The $1.9 trillion American Rescue Plan Act heading to President Joe Biden’s desk for his signature will provide relief to Americans in need amid the pandemic, but it lacks “protections for the unborn”, the US bishops said.
Their March 10 statement quickly followed US House passage of the measure in a 220-211 vote. Biden was expected to sign it into law the afternoon of March 12.
In a joint statement, Los Angeles Archbishop José Gomez, president of the US Conference of Catholic Bishops, and the chairmen of six USCCB committees praised “positive provisions” that “will save people from extremely desperate situations and will likely save lives”.
But they called it “unconscionable” that Congress passed the bill “without critical protections needed to ensure that billions of taxpayer dollars are used for life-affirming health care and not for abortion”.
“As the American Rescue Plan Act was being written, Catholic bishops reached out to every House and Senate office to express our support for providing additional relief to help poor and vulnerable people who are most at risk of harm from this pandemic, and our strong conviction that this relief should also protect the unborn and their right to life,” the bishops said.

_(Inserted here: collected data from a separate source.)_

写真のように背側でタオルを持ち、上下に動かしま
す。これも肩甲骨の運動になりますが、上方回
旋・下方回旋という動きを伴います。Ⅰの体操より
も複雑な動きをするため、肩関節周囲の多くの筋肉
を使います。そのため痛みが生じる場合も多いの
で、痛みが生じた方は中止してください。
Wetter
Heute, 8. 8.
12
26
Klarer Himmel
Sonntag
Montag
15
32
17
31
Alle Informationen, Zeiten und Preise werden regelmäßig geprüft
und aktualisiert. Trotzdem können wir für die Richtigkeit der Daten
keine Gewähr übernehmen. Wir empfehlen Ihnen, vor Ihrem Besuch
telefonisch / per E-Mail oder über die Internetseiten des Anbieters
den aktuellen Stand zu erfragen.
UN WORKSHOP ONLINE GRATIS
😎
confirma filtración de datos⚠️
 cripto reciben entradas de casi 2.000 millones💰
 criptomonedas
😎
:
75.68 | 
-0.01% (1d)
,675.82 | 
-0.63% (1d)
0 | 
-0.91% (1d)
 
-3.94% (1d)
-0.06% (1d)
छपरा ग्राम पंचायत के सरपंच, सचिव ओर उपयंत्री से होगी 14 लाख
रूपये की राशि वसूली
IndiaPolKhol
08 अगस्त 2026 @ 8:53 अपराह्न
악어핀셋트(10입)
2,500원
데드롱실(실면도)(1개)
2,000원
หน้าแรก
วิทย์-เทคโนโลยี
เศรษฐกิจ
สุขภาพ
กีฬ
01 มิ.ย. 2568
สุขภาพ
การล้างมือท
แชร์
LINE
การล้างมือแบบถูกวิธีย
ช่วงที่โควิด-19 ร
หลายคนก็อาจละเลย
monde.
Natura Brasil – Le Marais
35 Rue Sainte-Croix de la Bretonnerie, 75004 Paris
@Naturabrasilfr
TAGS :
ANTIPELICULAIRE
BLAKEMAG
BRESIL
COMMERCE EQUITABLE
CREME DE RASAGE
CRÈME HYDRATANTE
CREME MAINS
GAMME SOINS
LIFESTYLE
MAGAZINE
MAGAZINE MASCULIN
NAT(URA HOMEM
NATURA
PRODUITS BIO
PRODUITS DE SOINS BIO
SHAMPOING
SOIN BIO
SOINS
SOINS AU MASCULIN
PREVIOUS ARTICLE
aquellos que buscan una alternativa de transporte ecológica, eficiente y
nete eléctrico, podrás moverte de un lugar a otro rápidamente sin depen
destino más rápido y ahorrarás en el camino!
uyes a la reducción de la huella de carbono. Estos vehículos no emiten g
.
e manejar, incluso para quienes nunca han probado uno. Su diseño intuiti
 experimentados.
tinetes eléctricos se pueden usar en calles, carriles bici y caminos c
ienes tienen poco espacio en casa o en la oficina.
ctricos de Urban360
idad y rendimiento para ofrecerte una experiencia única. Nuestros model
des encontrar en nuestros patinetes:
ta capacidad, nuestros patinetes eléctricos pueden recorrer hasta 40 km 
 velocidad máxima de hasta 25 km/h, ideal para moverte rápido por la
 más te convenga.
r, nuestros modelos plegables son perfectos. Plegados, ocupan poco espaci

“We are grateful this legislation addresses many positive provisions, including unemployment assistance, child and earned income tax credit enhancements, nutrition funding, vaccine distribution funding, health care funding, housing assistance, international assistance to regions stricken by Covid, conflict and hunger,” they said.
But “unlike previous Covid relief bills”, the bishops said, “sponsors of the American Rescue Plan Act refused to include the long-standing, bipartisan consensus policy to prohibit taxpayer dollars from funding abortions domestically and internationally”.
The measure includes $17 billion for vaccine-related activities and programs and $110 billion for other efforts to contain the pandemic; $130 billion for public schools; and $143 billion to expand child tax credit, childcare tax credit and earned income tax credit mostly for one year.
It expressly provides $50 million for family planning, but as the bishops noted in their statement, and other national pro-life leaders have said, funding allocated in other provisions can be used for abortion.
In addition to Archbishop Gomez, the committee chairmen who signed the statement are: Archbishop Joseph Naumann of Kansas City, Kansas, Committee on Pro-Life Activities; Archbishop Paul Coakley of Oklahoma City, Committee on Domestic Justice and Human Development; Bishop David Malloy of Rockford, Committee on International Justice and Peace; Bishop Michael Barber of Oakland, California, Committee on Catholic Education; Bishop Shelton Fabre of Houma-Thibodaux, Louisiana, Ad Hoc Committee Against Racism; and Auxiliary Bishop Mario Dorsonville of Washington, Committee on Migration.